One of the most recognizable faces and names in film journalism, Roger Ebert, has passed away on April 4th, 2013 at the age of 70. Ebert was a journalist at first and slid into the film critic spot at Chicago-Sun Times in the mid-sixties. He became a critic long before film studies was common humanities class or an academic discipline in colleges and universities. Perhaps that is why he was so beloved or even hated. He brought a common-guy approach that was in line with journalistic integrity with a staunch opinion. Ebert is another loss in a long line of film critics who consumed films at a voracious level, long before home video was even a possibility.
Like most nationally recognized personalities who are paid to provide their opinion, his reviews and blogs were controversial. One of the more recent discussions was his initial ill-feelings towards video games and how they were void of art. An almost unanimous backlash forced him to re-evaluate his position, and after careful consideration, he would admit that he was wrong.
But re-evaluation was also something Ebert was a champ at. One of my favorite recurring features from Ebert was in his Great Movies books: he would return to a set of films that either panned or praised in his original review and amend his opinion. This return shows his interest in understand that certain films do have patina after times, and admitting a change in opinion is not only a mature way to re-evaluate a review, but also welcomed.
While I am certainly not an avid follower, I enjoyed much of Ebert’s perspective on life, particularly of his choice to not conceal his illness and embrace his new normal like it was just another gift. After several surgeries to correct his jaw, he finally gave up on corrective surgeries, but instead became even more vocal than ever before. He embraced Twitter and blogged often, and unlike many other critics who panned the democratic world of amateur critics and bloggers, he recognized the passionate few around the world, and collected their thoughts into his own circle of correspondents.
Although I do not own any of the major books he has written, I have read through most of them. My favorite, and the only one that I do own, is The Pot and How to Use It, a conceptual book about the rice cooker and its versatility.

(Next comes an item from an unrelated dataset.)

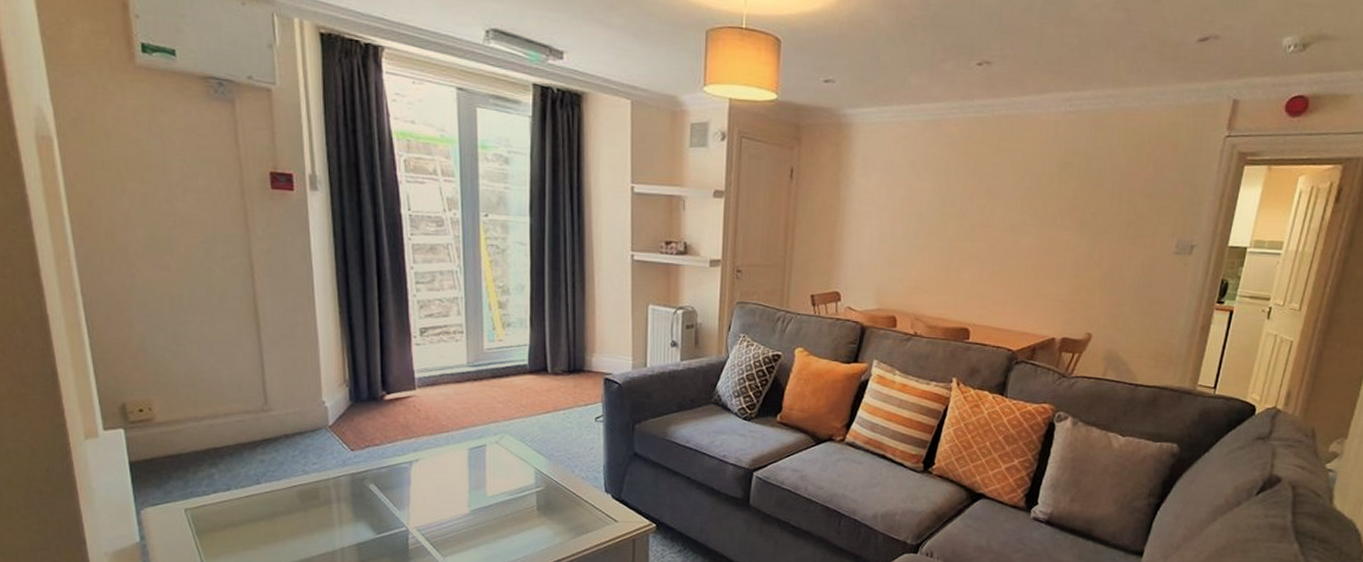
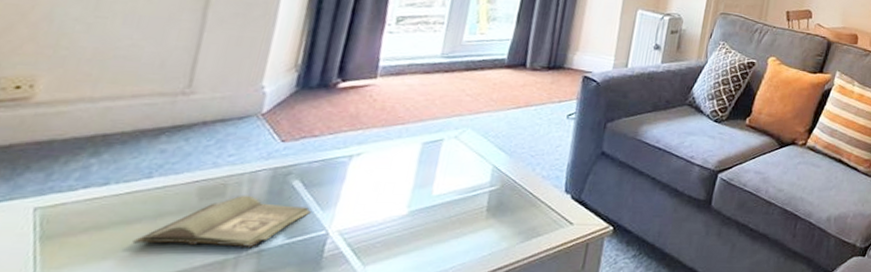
hardback book: none [262,497,390,541] -> present [132,195,311,247]

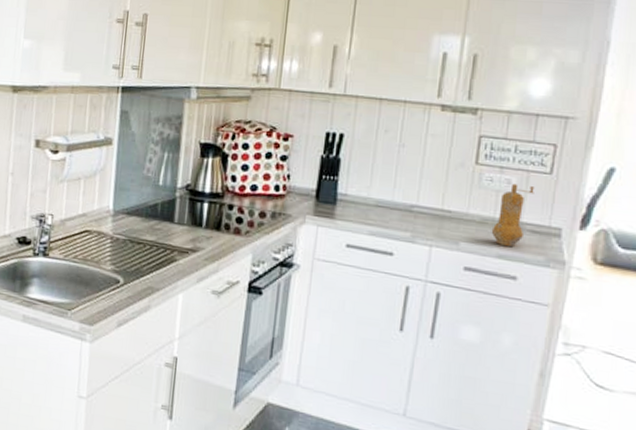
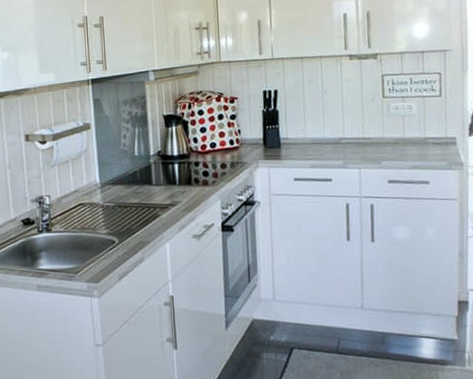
pepper mill: present [491,183,535,247] -> none [403,108,431,159]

Less of a recipe book and more of a recognition of its capabilities, I found myself attached to my own rice cooker that remained ignored. Ebert’s book turned me on to the simplicity and cost-effectiveness of this little device, and I have been making a delicious and healthy vegetarian jambalaya that lasts me days on end, a dish I will be taking with me to the Florida Film Festival this year.
Just a few days before his passing, Ebert had proclaimed that he was not going away, and would be taking a reduced role with the return of his cancer. Although it is not the first time he has been wrong, it is the most heart-breaking occasion. While Ebert is indeed gone, he has thousands of movie reviews, hundreds of blog posts, nearly a dozen books, and a handful of commentary tracks are all preserved with film and cultural criticism that is iconic and informative. Even if you disagreed with him, Roger always gave his best, and his life and work deserves two thumbs up.